Helen Cox Richardson, whom I blogroll every week (Letters from an American) mentioned recently that she fell in love with history early in life.
History and I have a had a rocky relationship for 58 years. We’ve been friends, even friends with benefits, but I’m not sure the relationship ever rose to the level of love.
I kissed her first in 1962, a month after my tenth birthday, when, during the Cuban Missile Crisis, my mom put my brother and me to bed one night by telling us there might be nuclear war before morning. That dalliance continued for a decade of duck-and-cover, during which she was an overhanging presence.
Then we started going steady in my teens. I understand that it wasn’t uncommon in my generation for teenage boys to be interested in World War II. I read all the books I could find on the subject, but history and I went steady one summer when I found a box of old Reader’s Digests while tending my grandparents dump. They said the box was useless; recycled paper was almost worthless. “Go find some copper,” my grandmother said.
But in the long, warm, Salem, Ore. afternoons as I collected quarters from civilians and kept a tally sheet of Salem City garbage trucks, I read the entire serialization of the Reader’s Digest Condensed Book version of William L. Shirer’s Rise and Fall of theThird Reich. Even after passing through the heavy hands of the RD condensers, it was compelling.

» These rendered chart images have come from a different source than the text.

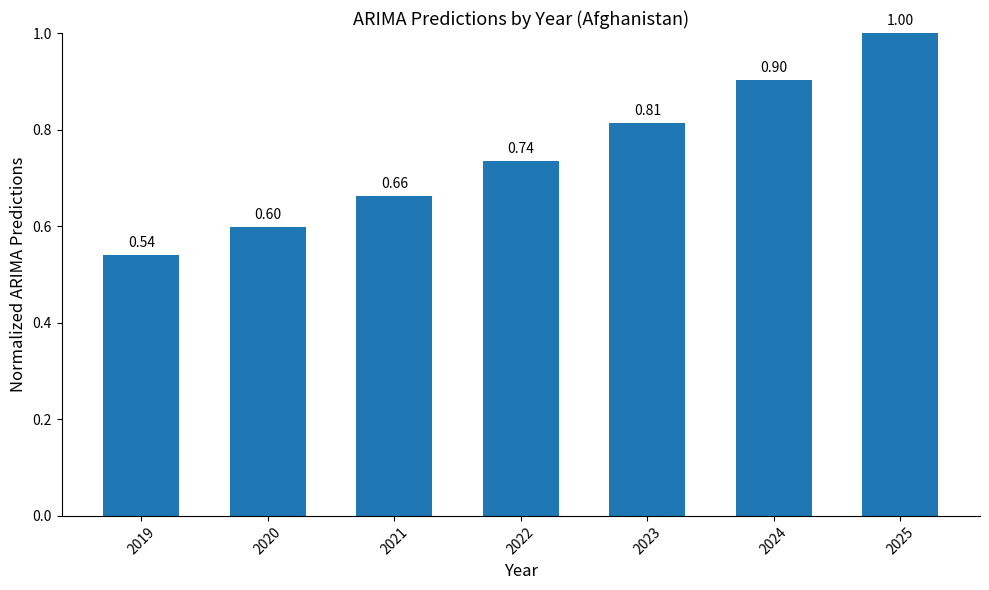

True or false: the data shows 1.5 at 2023.

False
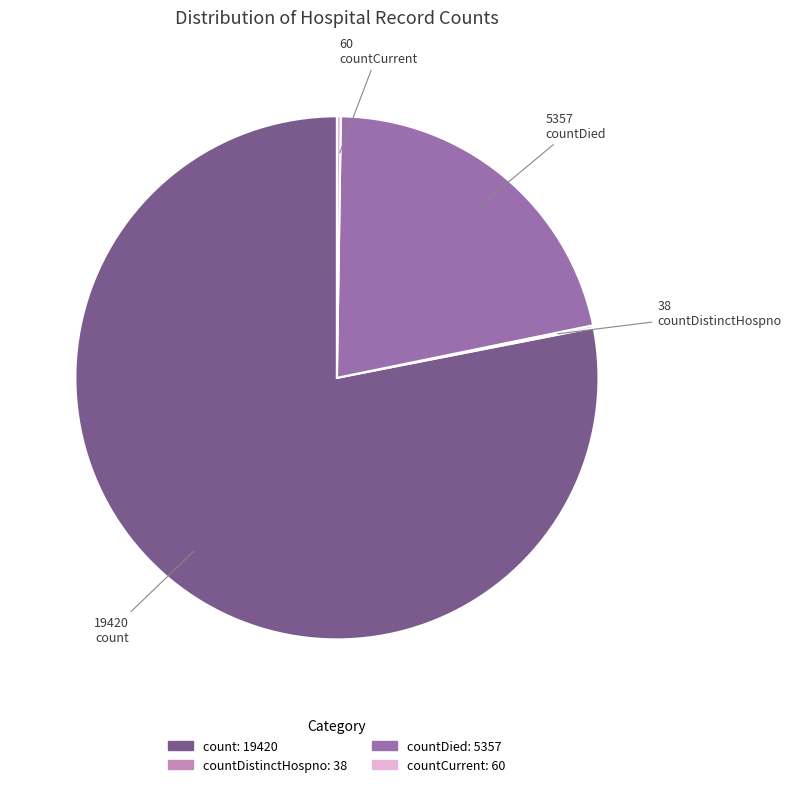

Is there any slice that represents more than half of the pie?

Yes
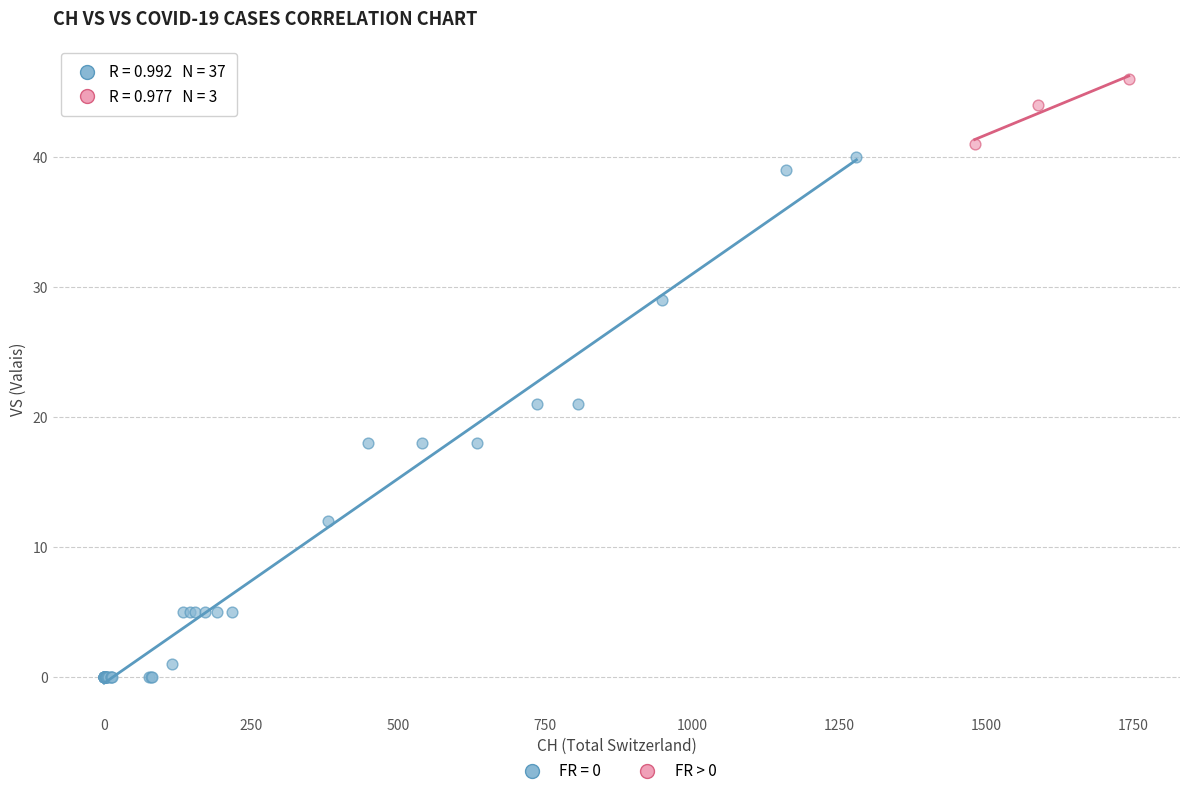

Which series contains the highest Y value?

FR > 0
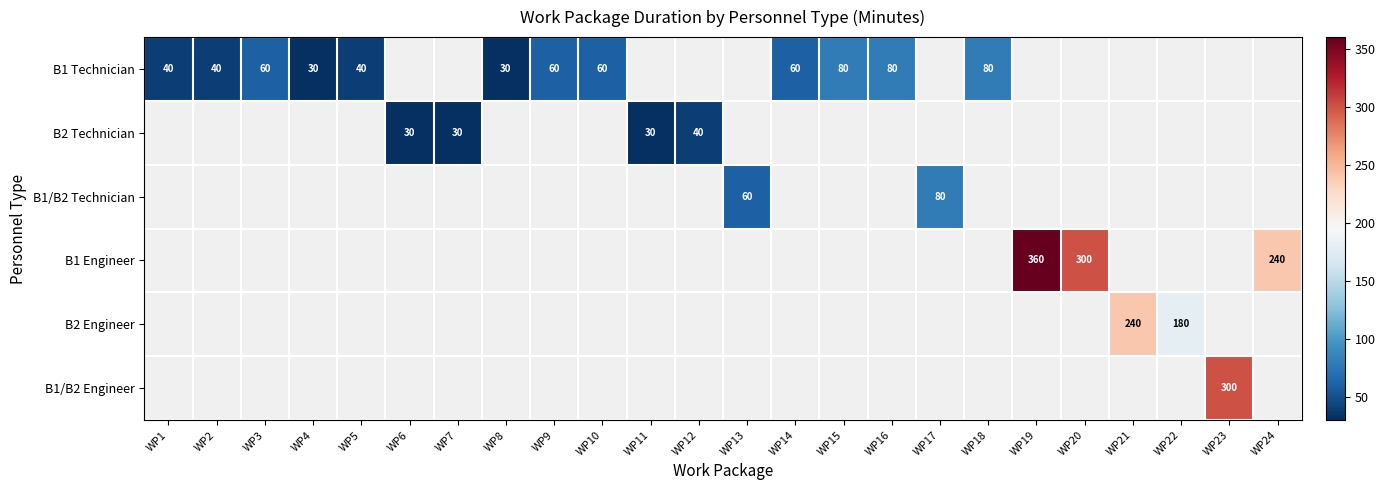

The value of B1 Technician at WP14 is 60. True or false?

True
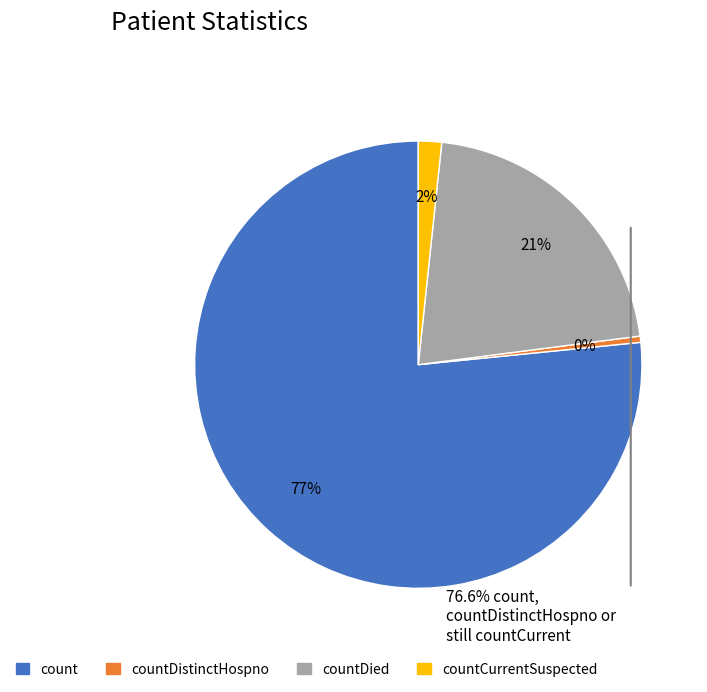

To the nearest percent, what portion does countCurrentSuspected represent?

2%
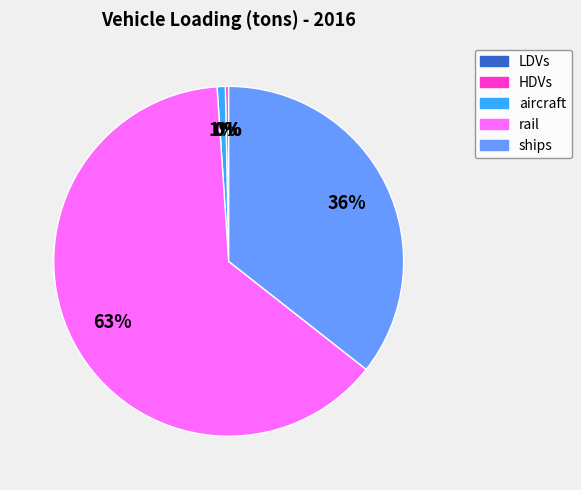

The rail slice represents 63% of the pie. True or false?

True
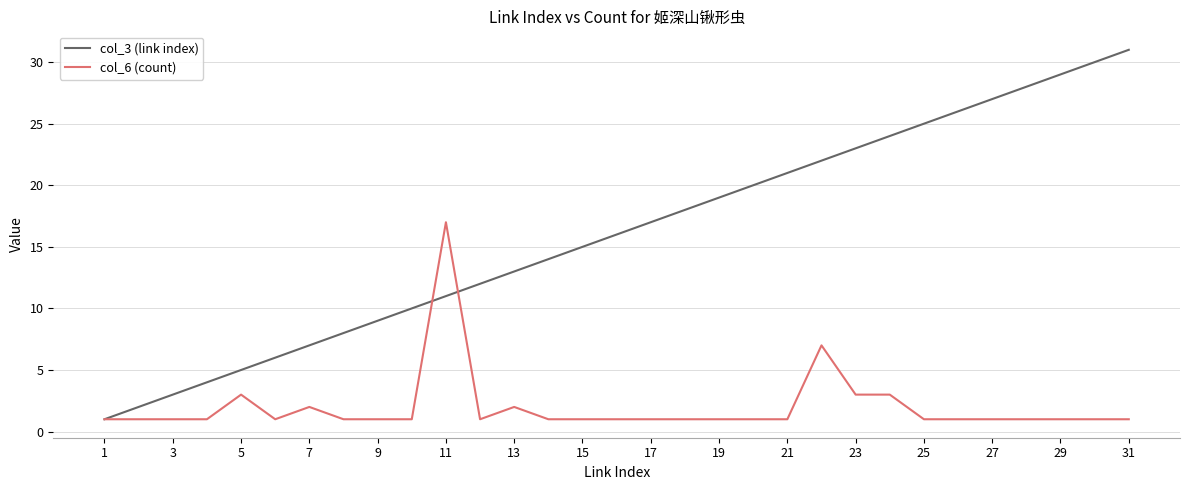

List the series in order of their overall mean, highest first.

col_3 (link index), col_6 (count)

We also spent time together in my high school AP U.S. History. It was taught by a coach (as all history classes were back then), but, lucky me, this one was good. I found her good company. Love? Not so much.
History was clearly with me the day I lost on Jeopardy!. My two best categories were milk (because, as I told Alex Trebek, “My dad is a milkman.” Grams never forgave me for not knowing how many tits there are on a cow) and the American Revolution.
I am still proud to this day that I remembered Patrick Henry’s speech to the house of Burgesses, which was interrupted by cries of “treason.”
The $1,000 question in the category was a Daily Double, on which I bet everything. It was an unusually convoluted question, even for Jeopardy!
“In celebrated speech, Patrick Henry reminded George III that Caesar & Charles I ‘had’ these 2 men.”
Today I wouldn’t have a chance. But back in 1985, within the seven seconds allowed, the speech flooded back into my mind. “Caesar had his Brutus; Charles the First, his Cromwell; and George the Third may profit by their example.” Except the last few words were drowned out by shouts of “treason.”
I still smile when I see the face of my younger self light up with triumph as I put my answer it the form of a question.
And then, of course, History moved in with me for a decade when I taught U.S. history to 8th graders.
Intense mutual attraction? Great Affection? Good times and bad? All of these. Love? I’ve never been sure. Good on you, Helen Cox Richardson, for knowing your own heart in this matter.